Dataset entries
※ ※ ※

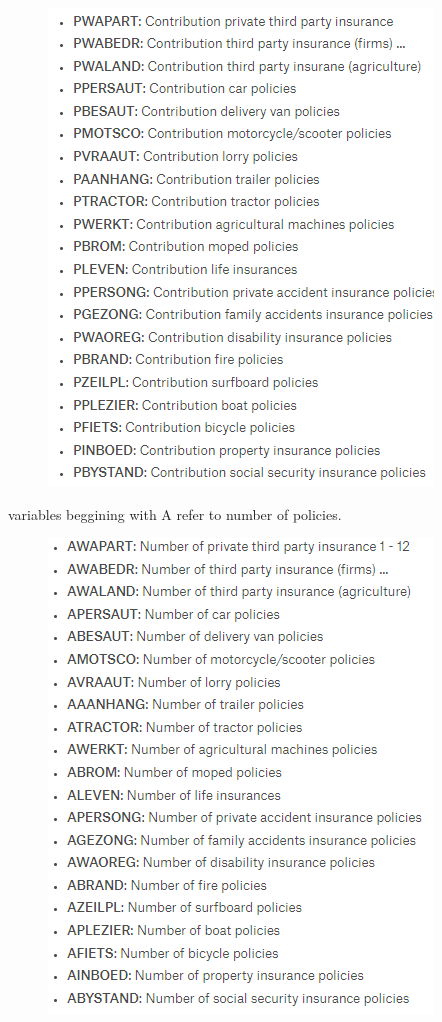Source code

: \documentclass{article}\usepackage[]{graphicx}\usepackage[]{color}
\begin{document}
\begin{figure}[H]
\includegraphics{images/contributionfields.png}
\end{figure}
variables beggining with A refer to number of policies.
\begin{figure}[H]
\includegraphics{images/numberoffields.png}
\end{figure}
\end{document}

※ ※ ※

▸ TO DO: Copy each line above where "includegraphics" appears.

▸ RESULT OF THIS EXERCISE:
\includegraphics{images/contributionfields.png}
\includegraphics{images/numberoffields.png}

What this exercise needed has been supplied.